» **AIM OF THE EXERCISE**: If a line below contains the string "which", return that line.

» **THE INPUT**:

--*--

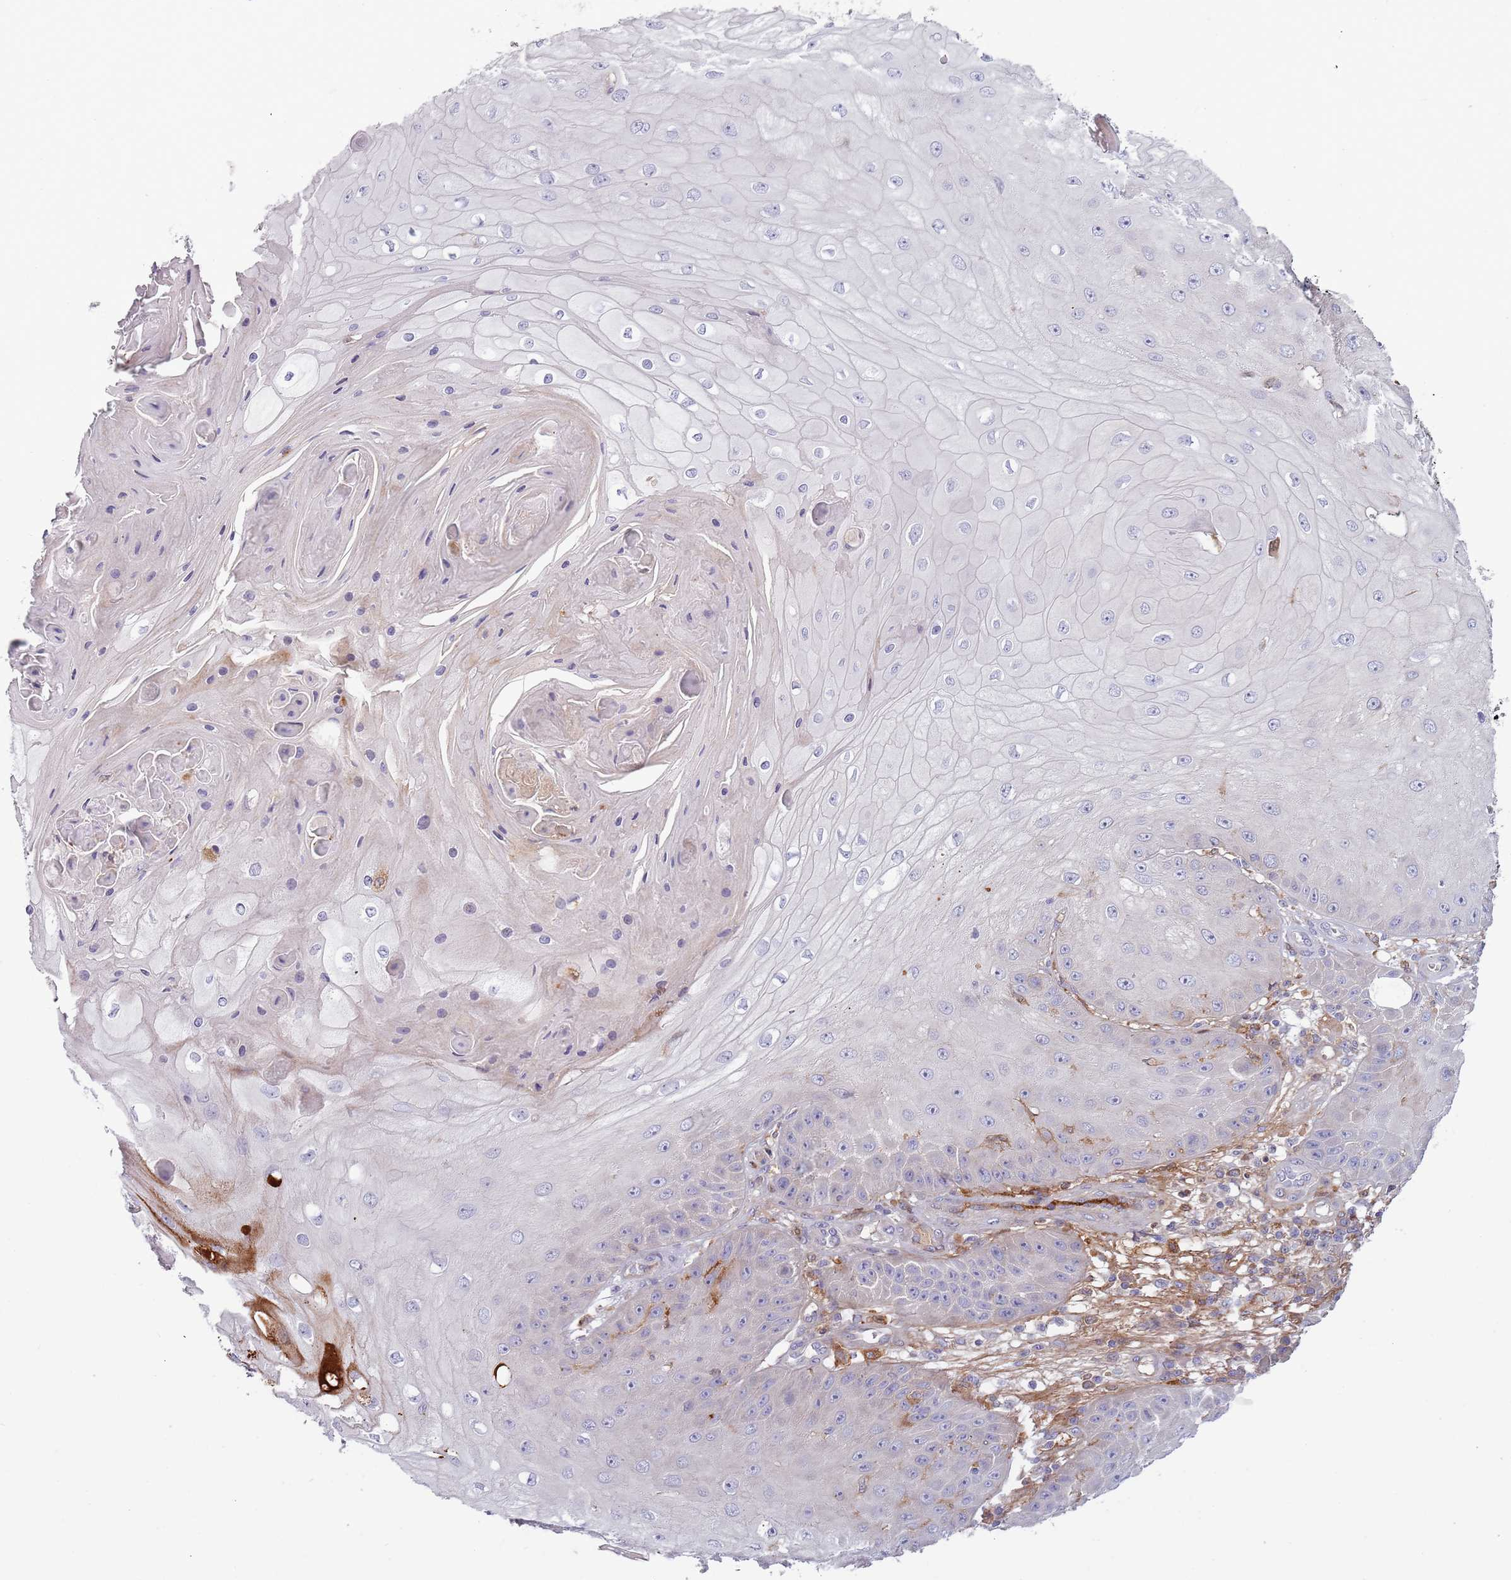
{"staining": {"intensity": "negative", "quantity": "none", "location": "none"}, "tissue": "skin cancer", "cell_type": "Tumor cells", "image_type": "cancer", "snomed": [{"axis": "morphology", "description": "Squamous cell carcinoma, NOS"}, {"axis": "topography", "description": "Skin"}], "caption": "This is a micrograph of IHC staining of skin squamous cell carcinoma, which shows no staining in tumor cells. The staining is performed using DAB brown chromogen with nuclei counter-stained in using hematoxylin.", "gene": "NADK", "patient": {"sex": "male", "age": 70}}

--*--

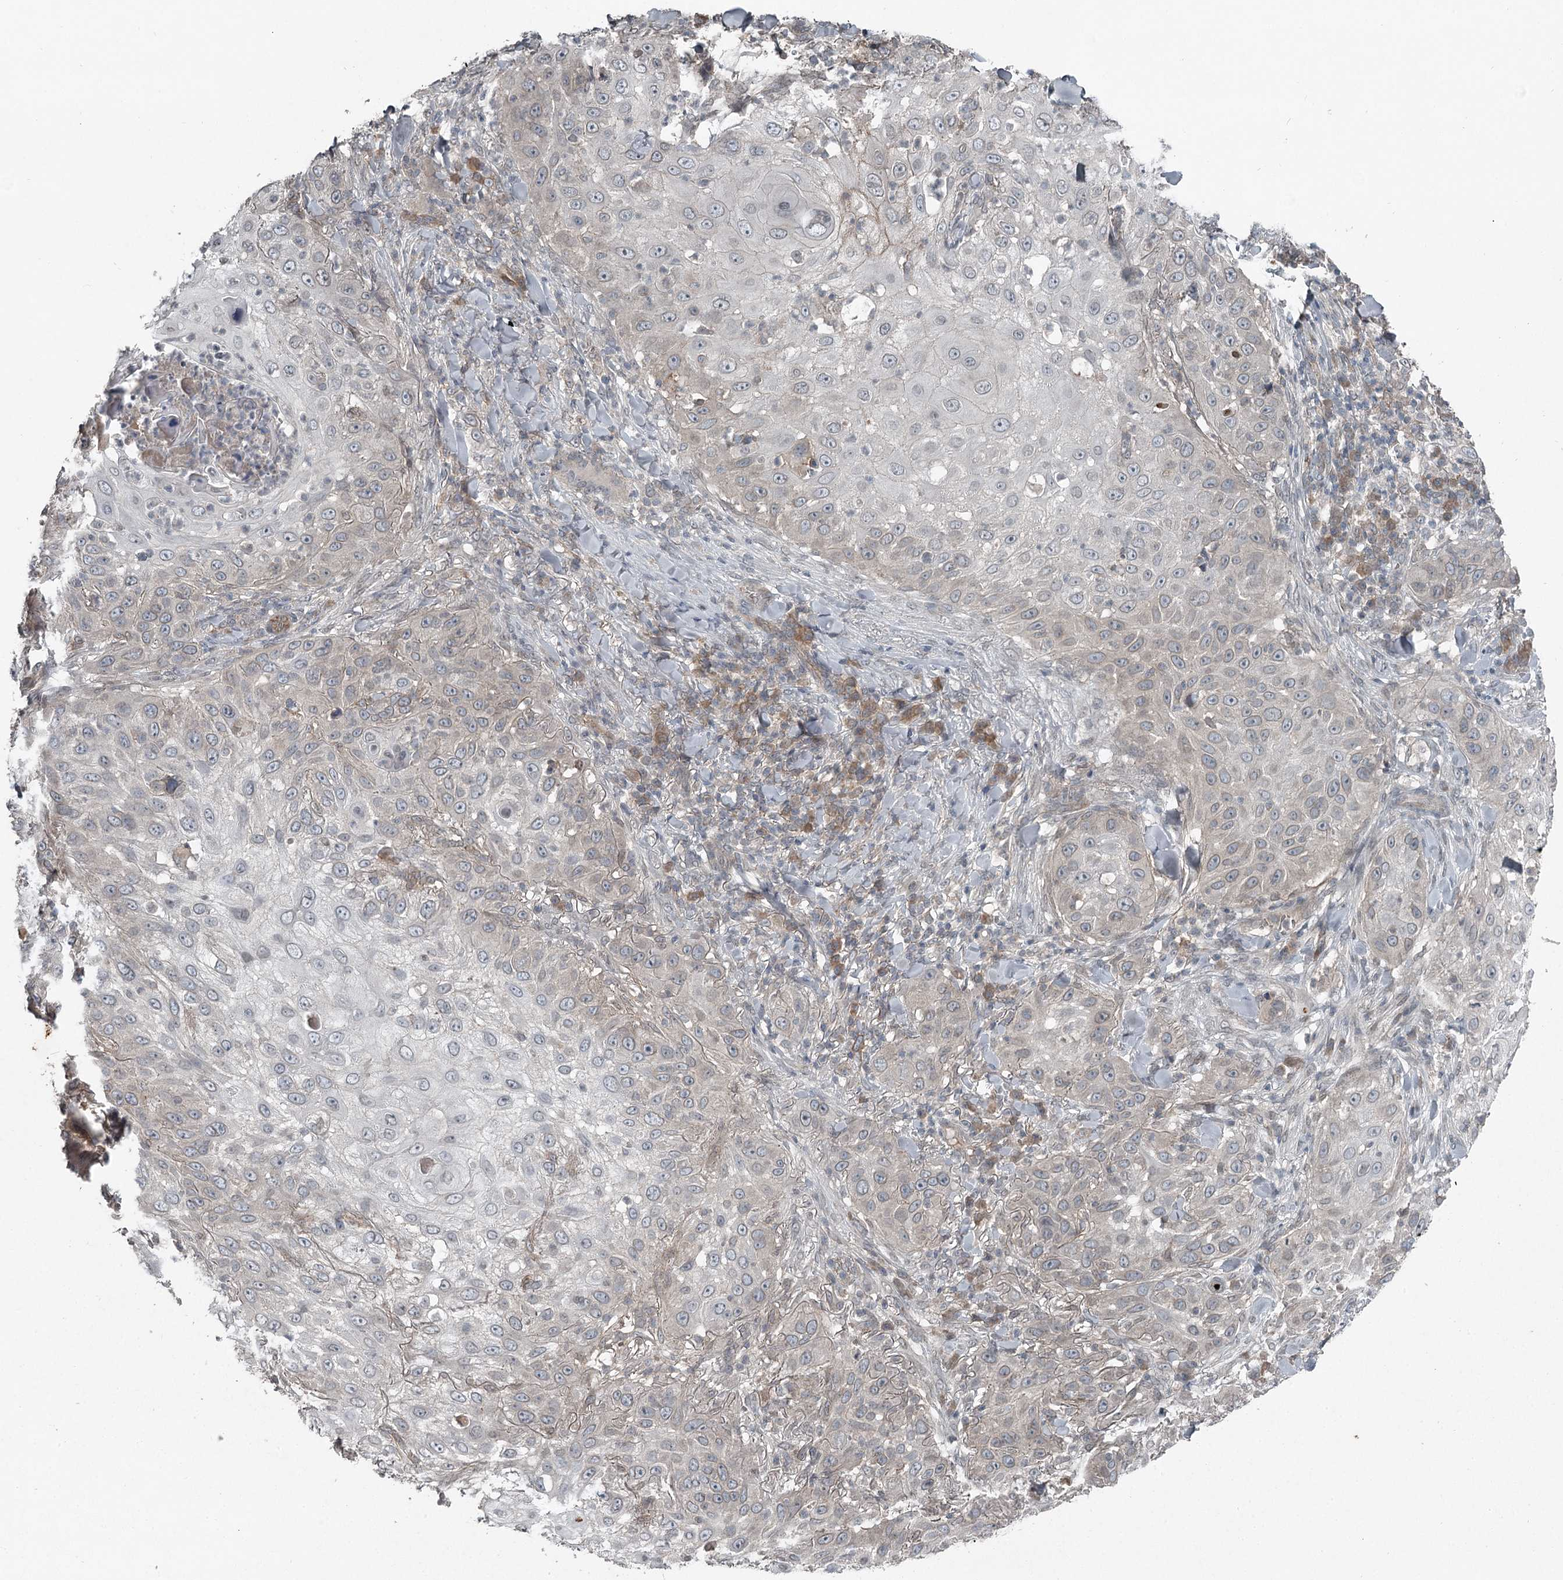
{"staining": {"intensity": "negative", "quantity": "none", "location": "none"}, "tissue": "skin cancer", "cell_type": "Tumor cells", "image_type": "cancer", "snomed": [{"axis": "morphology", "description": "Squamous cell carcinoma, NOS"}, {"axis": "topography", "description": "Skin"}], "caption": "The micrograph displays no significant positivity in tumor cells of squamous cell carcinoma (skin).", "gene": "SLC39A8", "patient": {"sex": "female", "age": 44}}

--*--

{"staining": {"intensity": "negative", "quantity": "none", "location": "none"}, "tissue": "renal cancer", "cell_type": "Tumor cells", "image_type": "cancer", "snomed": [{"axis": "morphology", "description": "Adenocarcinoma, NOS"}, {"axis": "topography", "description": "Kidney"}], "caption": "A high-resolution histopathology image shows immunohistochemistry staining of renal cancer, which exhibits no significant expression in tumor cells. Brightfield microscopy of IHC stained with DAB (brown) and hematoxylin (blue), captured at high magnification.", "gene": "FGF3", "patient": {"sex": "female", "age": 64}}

--*--

» **THE ANSWER**:
{"staining": {"intensity": "negative", "quantity": "none", "location": "none"}, "tissue": "skin cancer", "cell_type": "Tumor cells", "image_type": "cancer", "snomed": [{"axis": "morphology", "description": "Squamous cell carcinoma, NOS"}, {"axis": "topography", "description": "Skin"}], "caption": "This is a micrograph of IHC staining of skin squamous cell carcinoma, which shows no staining in tumor cells. The staining is performed using DAB brown chromogen with nuclei counter-stained in using hematoxylin.", "gene": "NADK", "patient": {"sex": "male", "age": 70}}
{"staining": {"intensity": "negative", "quantity": "none", "location": "none"}, "tissue": "renal cancer", "cell_type": "Tumor cells", "image_type": "cancer", "snomed": [{"axis": "morphology", "description": "Adenocarcinoma, NOS"}, {"axis": "topography", "description": "Kidney"}], "caption": "A high-resolution histopathology image shows immunohistochemistry staining of renal cancer, which exhibits no significant expression in tumor cells. Brightfield microscopy of IHC stained with DAB (brown) and hematoxylin (blue), captured at high magnification.", "gene": "FGF3", "patient": {"sex": "female", "age": 64}}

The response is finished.